(Dataset entries)
____

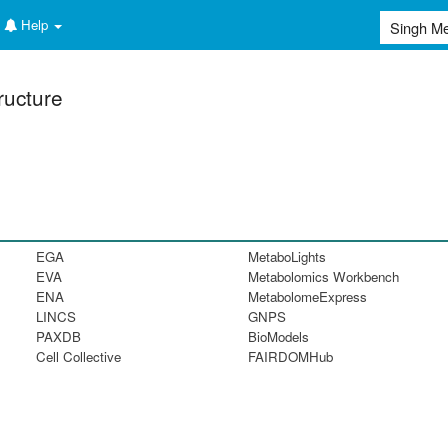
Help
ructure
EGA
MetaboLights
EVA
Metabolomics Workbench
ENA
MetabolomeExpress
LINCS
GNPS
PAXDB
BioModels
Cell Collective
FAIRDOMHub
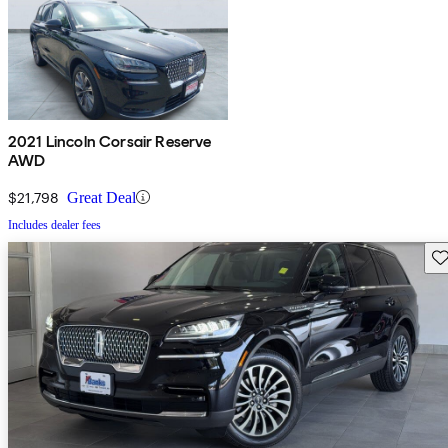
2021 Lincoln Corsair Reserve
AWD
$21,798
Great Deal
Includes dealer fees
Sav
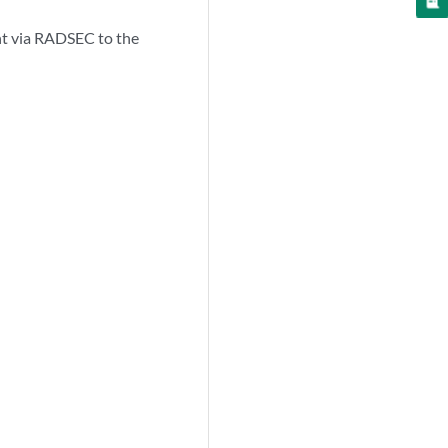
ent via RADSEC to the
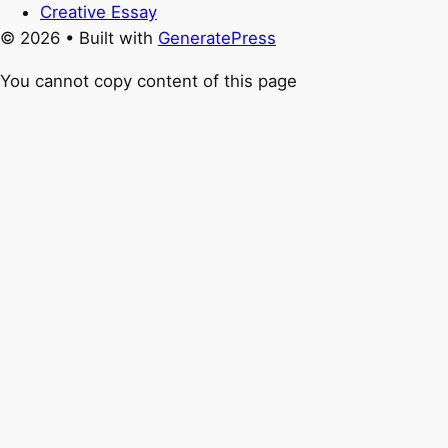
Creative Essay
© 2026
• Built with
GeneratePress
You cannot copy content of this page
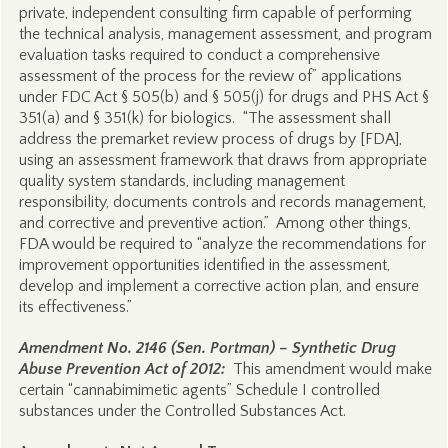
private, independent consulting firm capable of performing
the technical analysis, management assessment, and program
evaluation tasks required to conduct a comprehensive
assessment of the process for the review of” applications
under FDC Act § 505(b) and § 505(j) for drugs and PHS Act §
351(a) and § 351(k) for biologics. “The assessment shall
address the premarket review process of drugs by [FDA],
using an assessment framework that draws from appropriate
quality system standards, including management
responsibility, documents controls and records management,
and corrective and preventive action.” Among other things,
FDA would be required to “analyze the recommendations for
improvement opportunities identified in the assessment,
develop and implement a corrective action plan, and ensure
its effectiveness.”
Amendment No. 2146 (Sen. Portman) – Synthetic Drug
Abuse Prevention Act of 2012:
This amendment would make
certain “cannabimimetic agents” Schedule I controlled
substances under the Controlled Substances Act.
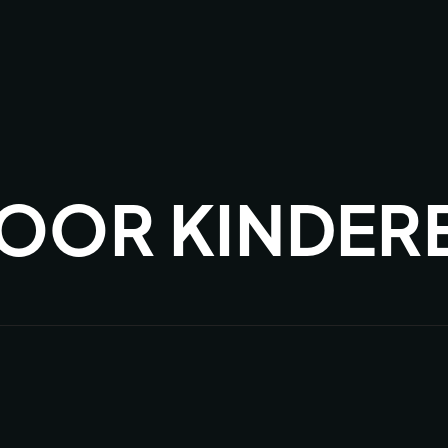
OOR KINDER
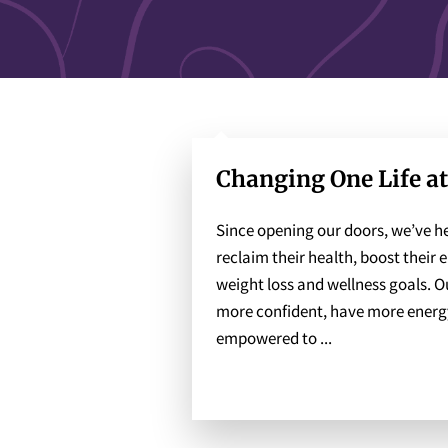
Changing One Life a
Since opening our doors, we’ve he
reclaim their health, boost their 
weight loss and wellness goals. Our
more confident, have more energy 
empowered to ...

____

▸ Problem:
Leave out the images and repeat the rest of the data word for word.

▸ Solution to this exercise:
Help
ructure
EGA
MetaboLights
EVA
Metabolomics Workbench
ENA
MetabolomeExpress
LINCS
GNPS
PAXDB
BioModels
Cell Collective
FAIRDOMHub
2021 Lincoln Corsair Reserve
AWD
$21,798
Great Deal
Includes dealer fees
Sav
ent via RADSEC to the
Creative Essay
© 2026
• Built with
GeneratePress
You cannot copy content of this page
private, independent consulting firm capable of performing
the technical analysis, management assessment, and program
evaluation tasks required to conduct a comprehensive
assessment of the process for the review of” applications
under FDC Act § 505(b) and § 505(j) for drugs and PHS Act §
351(a) and § 351(k) for biologics. “The assessment shall
address the premarket review process of drugs by [FDA],
using an assessment framework that draws from appropriate
quality system standards, including management
responsibility, documents controls and records management,
and corrective and preventive action.” Among other things,
FDA would be required to “analyze the recommendations for
improvement opportunities identified in the assessment,
develop and implement a corrective action plan, and ensure
its effectiveness.”
Amendment No. 2146 (Sen. Portman) – Synthetic Drug
Abuse Prevention Act of 2012:
This amendment would make
certain “cannabimimetic agents” Schedule I controlled
substances under the Controlled Substances Act.
OOR KINDER
Changing One Life a
Since opening our doors, we’ve he
reclaim their health, boost their 
weight loss and wellness goals. Our
more confident, have more energy 
empowered to ...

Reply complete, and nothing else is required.